-- Extracted material follows --
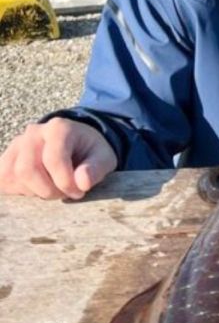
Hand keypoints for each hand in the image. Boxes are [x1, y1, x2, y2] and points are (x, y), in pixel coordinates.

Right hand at [0, 118, 117, 199]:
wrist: (78, 144)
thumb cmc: (91, 152)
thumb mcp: (104, 157)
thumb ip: (96, 168)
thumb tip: (83, 182)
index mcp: (58, 128)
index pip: (53, 160)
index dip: (65, 182)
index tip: (79, 191)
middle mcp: (33, 133)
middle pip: (26, 169)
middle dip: (47, 190)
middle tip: (65, 193)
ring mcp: (17, 145)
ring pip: (11, 176)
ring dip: (33, 191)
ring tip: (53, 189)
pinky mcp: (8, 158)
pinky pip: (3, 179)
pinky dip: (18, 191)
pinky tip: (37, 189)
-- Extracted material concluded --
Nothing but the lines from the one containing "index pip: (53, 160)" through the final line of the data above is to be reproduced, each exactly as written.

• Result of this exercise:
index pip: (53, 160)
index dip: (65, 182)
index tip: (79, 191)
middle mcp: (33, 133)
middle pip: (26, 169)
middle dip: (47, 190)
middle tip: (65, 193)
ring mcp: (17, 145)
ring pip: (11, 176)
ring dip: (33, 191)
ring tip: (53, 189)
pinky mcp: (8, 158)
pinky pip: (3, 179)
pinky dip: (18, 191)
pinky tip: (37, 189)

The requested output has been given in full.